Founding CEO Jeff Bezos said of the program, “We want to make it easier for employees to make [choices] and pursue their aspirations….[because] it can be difficult in this economy to have the flexibility and financial resources to teach yourself new skills,” Amazon decided to step in and reward those who had helped the company grow.

The results have been so rewarding that Amazon recently expanded its outreach to employees of the many private companies who contract with Amazon to deliver the products it sells - Amazon calls this new venture the “Next Mile.”

After a quarter century of transforming a fledgling online retail business into the world’s largest online retailer (and much more), the brain trust at Amazon.com decided to change its delivery business model. Rather than continue to manage a massive delivery fleet from the top down, Amazon in 2018 created its Delivery Service Partner (DSP) network, contracting with independent entrepreneurs and creating pathways to wealth for a growing number of them.

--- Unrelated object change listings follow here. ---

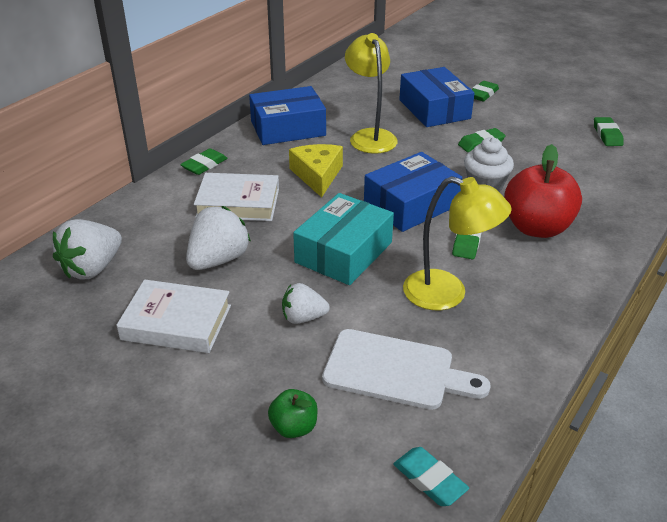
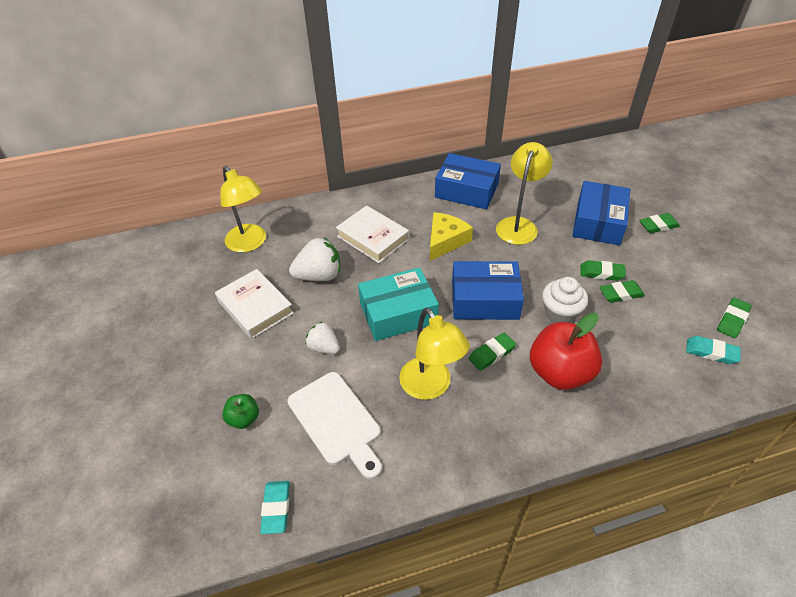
camera: 40 degrees right, 10 degrees up
(92, 268) = (250, 243): white strawberry -> yellow lamp
(204, 165) = (382, 197): green eraser -> green eraser (621, 294)
(619, 162) = (711, 352): none -> turquoise eraser

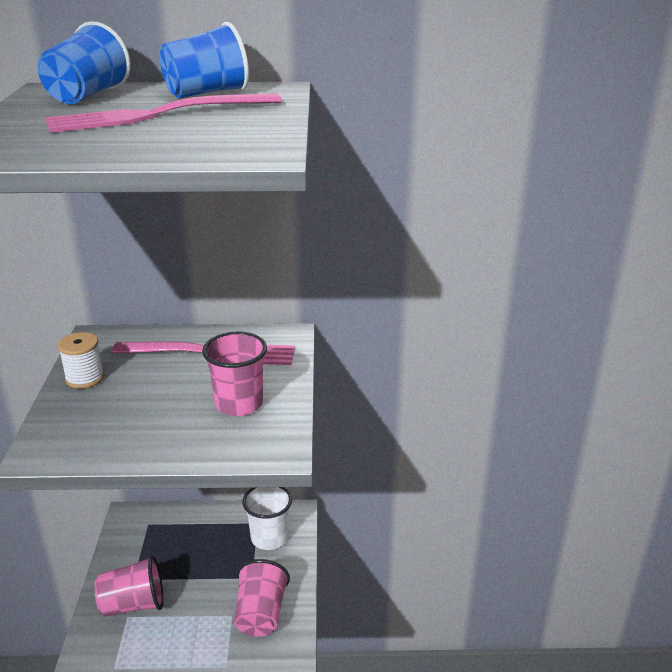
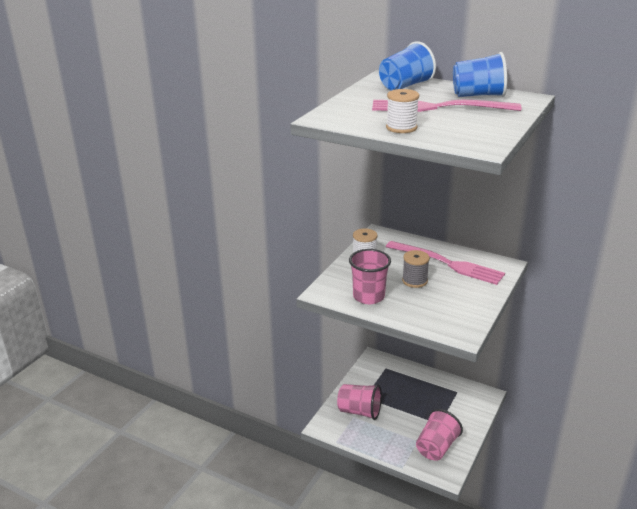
camera: 30 degrees right, 0 degrees up
(115, 148) = (401, 128): none -> white spool
(176, 392) = (414, 281): none -> grey spool
(239, 404) = (450, 299): pink cup -> pink cup (368, 296)
(269, 538) = (461, 404): white cup -> none

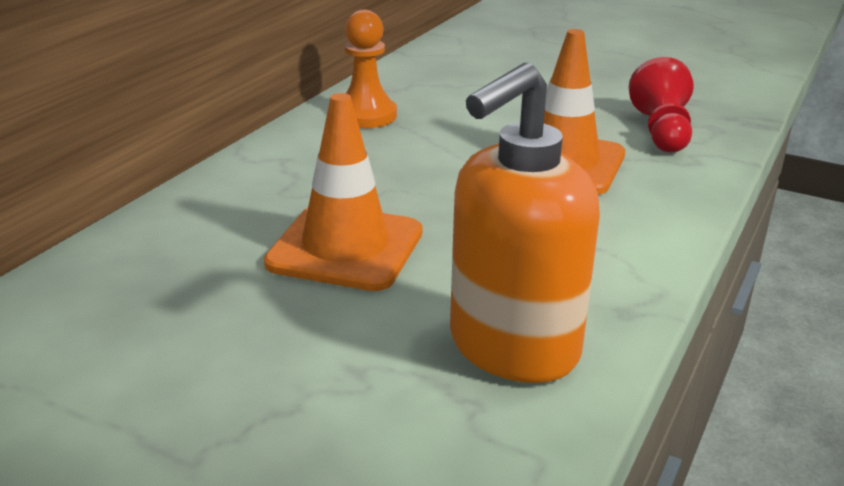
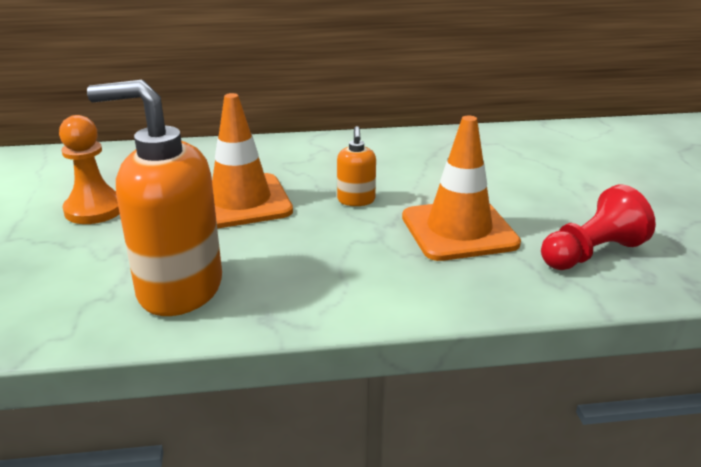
camera: 55 degrees right, 0 degrees up
(366, 115) = (421, 147): orange pawn -> orange pawn (94, 209)
(437, 186) = (356, 200): none -> orange soap dispenser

The program, which began with nearly 180 delivery service owners, has expanded to nearly 3,000 entrepreneurs in 14 countries who employ some 275,000 drivers who collectively deliver an estimated 10 million packages per day. As of August 2022, these companies had generated a collective $26 billion and brought prosperity to communities across the globe.

In less than five years, Amazon expanded its DSP network to Canada, India, and Brazil and most of western Europe – and recently launched a program in Saudi Arabia. Amazon also launched incentive and grant programs to encourage participation by companies led by veterans, women, and Black, Hispanic, and Native American entrepreneurs.

In furtherance of this vision, Amazon in 2022 launched its Road to Ownership program that provides top-performing delivery driver associates and DSP team members the opportunity to upskill and reskill through access to education, hands-on experience, and resources that can put them on a pathway to becoming an Amazon Delivery Service Partner.

In a new partnership with InStride, Amazon is for the first time extending an upfront tuition program to include employees and owners who work directly for its Delivery Service Partners. InStride Chief Operating Officer (COO) Jonathan Lau stated that this $19 million investment in education, skills training, and career advancement will make education obtained through the InStride platform freely available to up to 275,000 third-party delivery drivers.

This then opens up nearly 3 ,000 different learning options including bachelor’s and associates degrees, high school diplomas, industry certifications, certificates that can stack to a degree, and English-language proficiency courses, all at no cost to the participant, up to $5,250 in tuition coverage per year.

So, Amazon has called the distance between distribution centers and individual homes and businesses “the last mile.” The “Next Mile,” then, equates to the steps that those delivery drivers can make to further their own careers and build prosperous futures on the foundation of their service to Amazon and its customers.

Just five years after Amazon started its Delivery Service Partners program, the company points to a number of entrepreneurs who have built new careers thanks to the opportunity provided to them. 

If the Next Mile is as successful as other employer-funded continuing education programs have been, these smaller entrepreneurs and their employees will quite likely reap similar benefits of employee loyalty and in-company career advancement.